Let’s assume John was able to convince his housemate Claire that the 0.1 cleaningcoin he has in his possession has value. He wants to buy some cigarettes from Claire with it. For this to work he has to go to his neighbors and announce he is transferring his 0.1 cleaningcoin to Claire. Lisa, Marc, Jessica and Peter check the lists to see whether John has a minimum of 0.1 cleaningcoin and add the following row to the list:
0.1 cleaningcoin from John to Claire.
As you can see, John can’t update the list himself. He is not part of his neighbors’ house (not part of the network). So instead he announces his transaction, which is then validated by Lisa, Marc, Jessica and Peter and added to the list. Once it is added, the list will show that Claire is now in the possession of 0.1 cleaningcoin.
Again, this is how Bitcoin works. All transactions are announced to the Bitcoin network and the various nodes in the network validate these transactions, before they are added to the list (the blockchain).
You may wonder where exactly this list or blockchain is stored. The answer is that every node in the Bitcoin network has a copy. In our student house analogy this would compare to Lisa, Marc, Jessica and Peter each having a copy of the list.
Whenever they hear about a transaction they check their copy, validate the transaction and add it as a row to their list. They constantly compare their lists so they stay completely in sync.
This is where I will stop with the analogy. There is a lot more to the actual Bitcoin protocol, how the list (blockchain) is updated, who gets rewards (in bitcoin) for exactly what type of work, how security is handled, etc. But the essentials of how Bitcoin came about and how it works should be clear.

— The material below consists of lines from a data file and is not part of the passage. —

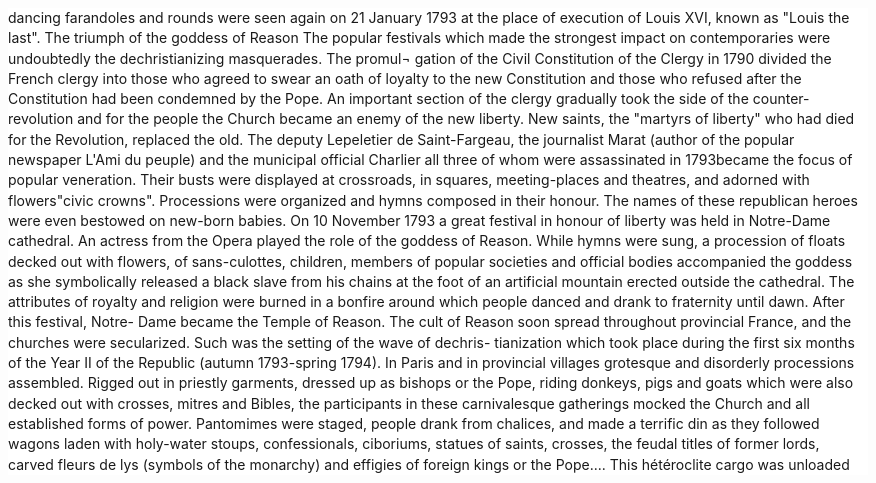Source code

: dancing farandoles and rounds were seen again
on 21 January 1793 at the place of execution of
Louis XVI, known as "Louis the last".
The triumph of the goddess
of Reason
The popular festivals which made the strongest
impact on contemporaries were undoubtedly
the dechristianizing masquerades. The promul¬
gation of the Civil Constitution of the Clergy
in 1790 divided the French clergy into those who
agreed to swear an oath of loyalty to the new
Constitution and those who refused after the
Constitution had been condemned by the Pope.
An important section of the clergy gradually took
the side of the counter-revolution and for the
people the Church became an enemy of the new
liberty.
New saints, the "martyrs of liberty" who had
died for the Revolution, replaced the old. The
deputy Lepeletier de Saint-Fargeau, the journalist
Marat (author of the popular newspaper L'Ami
du peuple) and the municipal official Charlier
all three of whom were assassinated in
1793became the focus of popular veneration.
Their busts were displayed at crossroads, in
squares, meeting-places and theatres, and adorned
with flowers"civic crowns". Processions were
organized and hymns composed in their honour.
The names of these republican heroes were even
bestowed on new-born babies.
On 10 November 1793 a great festival in
honour of liberty was held in Notre-Dame
cathedral. An actress from the Opera played the
role of the goddess of Reason. While hymns were
sung, a procession of floats decked out with
flowers, of sans-culottes, children, members of
popular societies and official bodies accompanied
the goddess as she symbolically released a black
slave from his chains at the foot of an artificial
mountain erected outside the cathedral. The
attributes of royalty and religion were burned in
a bonfire around which people danced and drank
to fraternity until dawn. After this festival, Notre-
Dame became the Temple of Reason. The cult
of Reason soon spread throughout provincial
France, and the churches were secularized.
Such was the setting of the wave of dechris-
tianization which took place during the first six
months of the Year II of the Republic (autumn
1793-spring 1794). In Paris and in provincial
villages grotesque and disorderly processions
assembled. Rigged out in priestly garments,
dressed up as bishops or the Pope, riding donkeys,
pigs and goats which were also decked out with
crosses, mitres and Bibles, the participants in these
carnivalesque gatherings mocked the Church and
all established forms of power. Pantomimes were
staged, people drank from chalices, and made a
terrific din as they followed wagons laden with
holy-water stoups, confessionals, ciboriums,
statues of saints, crosses, the feudal titles of former
lords, carved fleurs de lys (symbols of the
monarchy) and effigies of foreign kings or the
Pope.... This hétéroclite cargo was unloaded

In short, bitcoins are digital incentives for performed work (=use of computer resources and energy). Bitcoins have actually left the house (=bitcoin network of computer nodes) as people started to accept bitcoins as payment for real life services and products. As more and more people started to trust the value of bitcoin and accept it as payment method, demand grew and so did the value.
Let me offer a final note on what I started with. The divide between those who hail the arrival of Bitcoin and those who keep warning against it. Who is right?
In my view, it really depends on how you approach it. Could it be that bitcoin is currently overvalued and that a crash is imminent? Could be. Will bitcoin continue to rise and gain even more trust and acceptance? Yeah, why not? But to me this is a bit beside the point. Currencies may rise and fall, but the key is that Bitcoin represents a system, a technology, a shift in thinking about how financial transactions can be handled, validated, recorded, secured, etc., without the need for banks. You may like it or not, but this move from centralized systems to more decentralized setups is a wave that is already coming and washing over us. At its core, Bitcoin is blockchain technology, which enables decentralization, networks where many network nodes serve some greater purpose, just like Lisa, Marc, Jessica and Peter invented a system to serve the greater purpose of keeping the house clean. Blockchain technology will be the backbone for many other developments, not only those related to financial transactions. It will reshape existing businesses and create completely new ones. Most importantly, it is here to stay, whether Bitcoin (or any of the other digital currencies) will rise or fall.